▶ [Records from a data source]
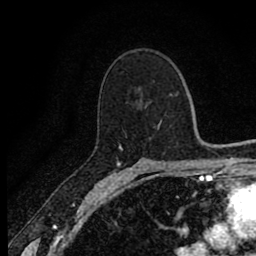
Breast MRI (dynamic contrast-enhanced), one axial slice; slice 55 of 80 in the series (ordered by position); cropped to one breast; dynamic contrast-enhanced series, time point 2 of 8 at this slice position (early post-contrast); 1.5 T; TE 2.7 ms, TR 6.8 ms; 256 × 256 image matrix, field of view 145 × 145 mm. Female patient.
Structures marked on this image (semi-automatically segmented with operator editing):
- enhancing-tissue mask used for the functional tumour volume (all voxels passing the contrast-enhancement thresholds inside the analysis volume; usually the tumour): box from (x=117, y=145) to (x=169, y=171) px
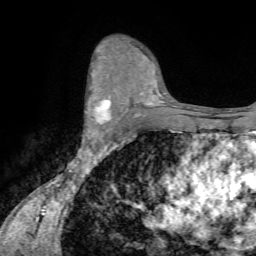
Breast MRI (dynamic contrast-enhanced), one axial slice; slice 45 of 72 in the series (ordered by position); cropped to one breast; dynamic contrast-enhanced series, time point 2 of 7 at this slice position (early post-contrast); 1.5 T; TE 4.2 ms, TR 8.7 ms; 2.2 mm slice thickness; 256 × 256 image matrix, field of view 180 × 180 mm. Female patient.
Outlined on this slice (semi-automatic segmentation, software-assisted and operator-edited):
- enhancing-tissue mask used for the functional tumour volume (all voxels passing the contrast-enhancement thresholds inside the analysis volume; usually the tumour): box from (x=86, y=86) to (x=110, y=134) px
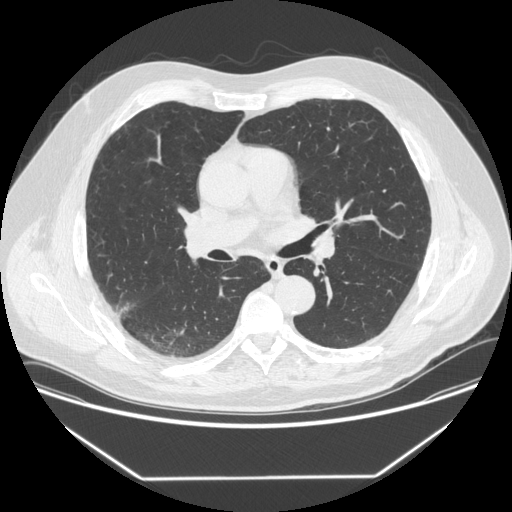
Axial slice from a low-dose chest CT screening exam; baseline screening round; lung window (W 1500 / L -600 HU); 120 kVp; 512 × 512 image matrix. Male participant, aged 64 years at enrolment.
- Lesion marked by an expert reader, bounding box <100,298,141,328> (left, top, right, bottom; pixels).
- Reader record for this screening exam (exam-level; its link to the box is not recorded): non-calcified nodule or mass ≥4 mm, right upper lobe, 12 × 12 mm, smooth margins, soft tissue attenuation.
- Official screen result: positive, change unspecified: nodule(s) >= 4 mm or enlarging nodule(s), mass(es), or other non-specific abnormalities suspicious for lung cancer.
- Later outcome: lung cancer diagnosed 92 days after this screen — adenocarcinoma, NOS, right upper lobe, poorly differentiated (G3), stage IIIB (AJCC 6th edition), 15 mm at pathology.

▶ [WHAT YOU NEED TO DO] Set out exactly the lines from the one bearing "- Lesion marked" through the end of the data, including both ends and omitting all others.

▶ [COMPLETED EXERCISE]
- Lesion marked by an expert reader, bounding box <100,298,141,328> (left, top, right, bottom; pixels).
- Reader record for this screening exam (exam-level; its link to the box is not recorded): non-calcified nodule or mass ≥4 mm, right upper lobe, 12 × 12 mm, smooth margins, soft tissue attenuation.
- Official screen result: positive, change unspecified: nodule(s) >= 4 mm or enlarging nodule(s), mass(es), or other non-specific abnormalities suspicious for lung cancer.
- Later outcome: lung cancer diagnosed 92 days after this screen — adenocarcinoma, NOS, right upper lobe, poorly differentiated (G3), stage IIIB (AJCC 6th edition), 15 mm at pathology.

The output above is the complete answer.